The North N mark on the rotating part of the compass or the Red end on the needle or the Pointed end of the needle points towards magnetic north.

If you stand with the compass in front of you and rotate your entire body and the compass till the North part is directly away from you then you are facing North.

North is defined as an azimuth bearing angle of 0 (zero) or 360 degrees.   East (approx where the sun rises) is called 90 degrees.  South is 180 degrees and West (approx where the sun goes down) is 270 degrees.

The compass rose. If you held this compass so that the white line was directly away from you and in front of you you would be aimed on a magnetic gearing of 232 deg.  The individual tick marks are at 4 deg increments.

## Using a compass to determine an azimuth bearing angle:

Hold the compass with the ring towards you and sight through the slit in the direction of interest.  Read off the magnetic azimuth bearing angle using the cursor line as below:

 You are facing half way between south east and south. You are looking in the azimuth bearing direction of 152 deg magnetic. You are facing half way between south west and west. You are looking in the azimuth bearing direction of 247 deg magnetic.

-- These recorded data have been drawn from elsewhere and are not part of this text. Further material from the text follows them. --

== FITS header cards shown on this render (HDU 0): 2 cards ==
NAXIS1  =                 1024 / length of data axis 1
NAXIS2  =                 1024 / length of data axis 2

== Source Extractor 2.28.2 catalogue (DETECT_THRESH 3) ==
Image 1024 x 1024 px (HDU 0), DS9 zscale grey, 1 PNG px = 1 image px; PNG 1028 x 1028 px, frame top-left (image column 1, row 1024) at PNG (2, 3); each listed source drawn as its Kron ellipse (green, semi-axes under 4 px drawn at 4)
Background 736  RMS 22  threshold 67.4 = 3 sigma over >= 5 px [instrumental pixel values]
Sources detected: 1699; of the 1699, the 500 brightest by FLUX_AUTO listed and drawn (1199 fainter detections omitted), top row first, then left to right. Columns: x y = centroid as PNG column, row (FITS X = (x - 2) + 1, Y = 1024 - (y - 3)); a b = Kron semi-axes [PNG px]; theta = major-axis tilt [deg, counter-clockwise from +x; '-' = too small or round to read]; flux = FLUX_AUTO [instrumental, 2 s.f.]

If you want to determine the difference between magnetic bearings and true bearings note that this difference varies according to your location on the earth.  If you know your location in terms of latitude and longitude try putting that location into the dish pointing calculator and enter a hypothetical satellite on the same longitude as yourself.  The azimuth bearing angle will be 0 or 180 deg true north or true south.  The approx equivalent magnetic bearing angle will also be given.  This works reasonably well for most locations.  My earth's magnetic field model does not extend to the polar regions.